Lleva una bata vaporosa, blanca y transparente, dentro de la cual se mueve un cuerpo espléndido. Sus pechos de embrujo, bien recogidos en su sostén bordado, parecen dos soles saliendo tras una nube. Cuando se inclina sobre mí para aplicarme las compresas, se agitan como la gelatina y casi se me vuelcan encima. Es verdaderamente una real hembra. Ahora que parece haber digerido su cólera, tiene el rostro relajado, y sus ojos, esas relucientes joyas, me tienen fascinado. Su perfume me trastorna; tengo la vaga sensación de fluir corriente abajo hacia alguna ribera encantada. Se vuelve a inclinar y se le sale ligeramente el pecho más cercano a mí, con su pezón cual cereza sobre un pastel. De repente su mirada sorprende la mía y la desconcierta. Intento batirme en retirada como si fuera un chiquillo pillado con las manos en la masa. Me arrincona con su sonrisa, me desarma, me desnuda. No hay manera de hallar fuerzas para luchar contra esa extraña onda que me inunda por completo. Soria se percata de mi desasosiego y abusa de él impunemente. Sus dedos abandonan las compresas y se desperdigan por mi rostro, alisan el filo de mi nariz, se deslizan por mis labios, atizando una multitud de escalofríos por entre mis carnes y otras tantas llamaradas en mi espíritu. Ahora su seno se ha salido del todo y sobrevuela mi pecho como si fuera un fruto sagrado. Se me seca la garganta y mi corazón se desboca en su jaula como si fuera un gorrión asustado. Se inclina cada vez más, inundando mi cara con su pelo; nuestros alientos se mezclan en un silencioso baile; su mano va descendiendo hacia mi vientre, lúcida y soberana, sigue deslizándose sin el menor recato, movida por una fuerza irrefrenable. Me estremezco y me agito, totalmente desbordado. Los labios de Soria rozan los míos, neutralizando su temblor y bebiendo su desasosiego. El vértigo me vence y me apresa un delicioso tormento. Justo cuando inicio mi inmersión, sus manos se abalanzan brutalmente sobre mi bajo vientre y rompen el encantamiento. La agarro por la muñeca:

– Mina no me lo perdonaría.

– No tiene por qué enterarse -me murmura con su boca pegada a la mía.

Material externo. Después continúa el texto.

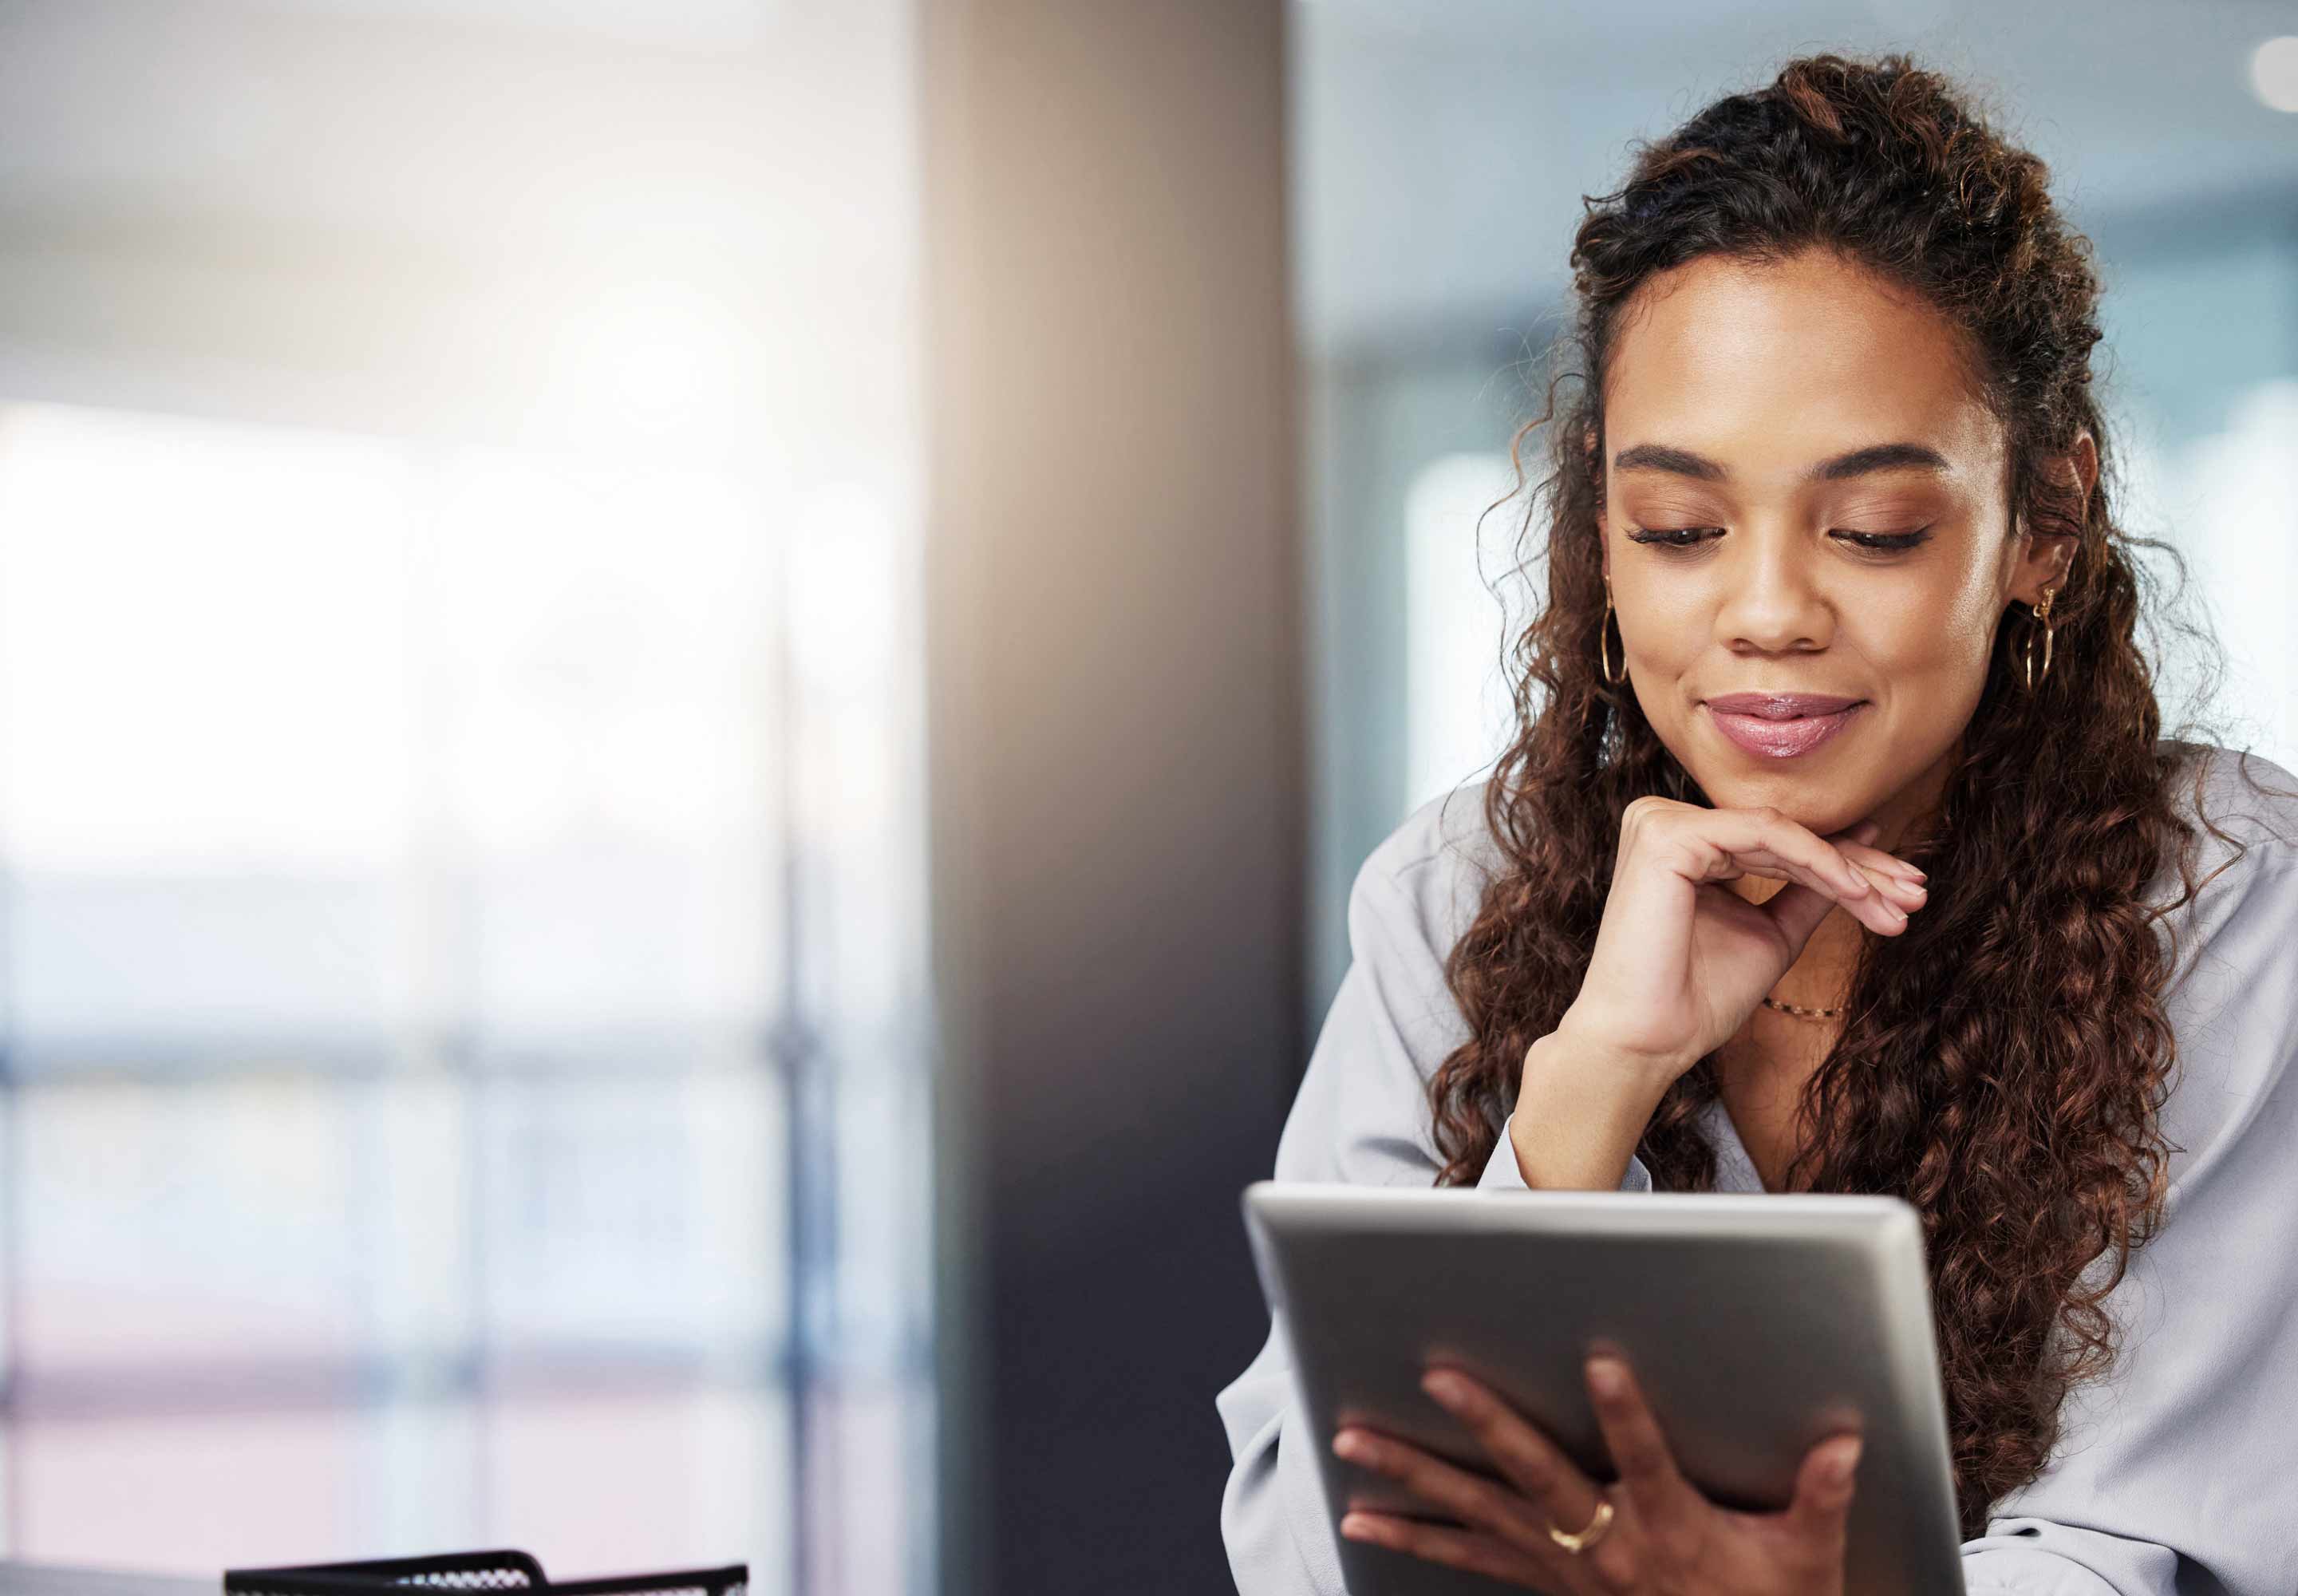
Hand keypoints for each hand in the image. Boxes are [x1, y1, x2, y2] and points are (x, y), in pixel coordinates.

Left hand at [1330, 1357, 1861, 1594]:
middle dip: (1487, 1424)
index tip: (1603, 1363)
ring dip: (1412, 1477)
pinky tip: (1360, 1520)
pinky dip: (1411, 1538)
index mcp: (1670, 1526)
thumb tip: (1845, 1444)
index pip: (1646, 1461)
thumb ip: (1819, 1498)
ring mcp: (1565, 1566)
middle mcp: (1606, 1544)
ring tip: (1350, 1443)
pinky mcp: (1542, 1580)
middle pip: (1537, 1476)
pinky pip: (1464, 1558)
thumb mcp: (1808, 1562)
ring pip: (1477, 1513)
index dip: (1626, 1415)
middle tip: (1439, 1377)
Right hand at [1555, 799, 1927, 1080]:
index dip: (1848, 867)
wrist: (1649, 1040)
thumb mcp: (1771, 933)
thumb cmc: (1697, 997)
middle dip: (1861, 869)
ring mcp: (1660, 823)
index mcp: (1683, 844)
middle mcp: (1665, 823)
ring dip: (1851, 870)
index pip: (1778, 844)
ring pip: (1782, 833)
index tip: (1904, 895)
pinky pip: (1764, 835)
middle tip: (1916, 896)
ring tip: (1899, 904)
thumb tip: (1864, 844)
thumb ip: (1809, 890)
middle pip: (1785, 835)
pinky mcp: (1667, 835)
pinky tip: (1859, 893)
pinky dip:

– Pero yo sí lo sabría. No podría volver a mirarla con los mismos ojos. Con el tiempo lo iría sospechando y quedaría muy afectada, y yo jamás me lo perdonaría.

No insiste.

– Mina tiene mucha suerte -dice levantándose.

Capítulo 19

Kong sale del ayuntamiento a las cinco y media de la tarde. Se dirige a pie al centro de la ciudad, a pasos pesados y con la espalda encorvada. Basta con observarle para darse cuenta de que es un bruto. La gente cambia de acera cuando va a cruzarse con él; los chiquillos recogen su pelota y salen corriendo cuando se les acerca; los tenderos le hacen zalemas. En resumen, es una intimidación con patas. Cuando llega al zoco, se pide unos pinchos en un chiringuito, se los come en el mismo mostrador y se va sin llevarse la mano al bolsillo. A esto se le llama montárselo a expensas de la república. Luego se mete en un cafetín con mala pinta, expulsa a un jugador de dominó y ocupa su lugar. Al cabo de la tercera partida, la toma con su contrincante, que no ha sabido negociar su revancha. Al anochecer, se abastece en una tienda de comestibles y, con los brazos cargados de compras que no ha pagado, sube una callejuela infame y se mete en un edificio horrendo. Justo cuando abre la puerta de su pocilga, lo empujo hacia dentro y le golpeo la cara con mi pistola. Se derrumba como un oso electrocutado y sus paquetes se estrellan contra el suelo, llenándolo de clementinas y de huevos rotos.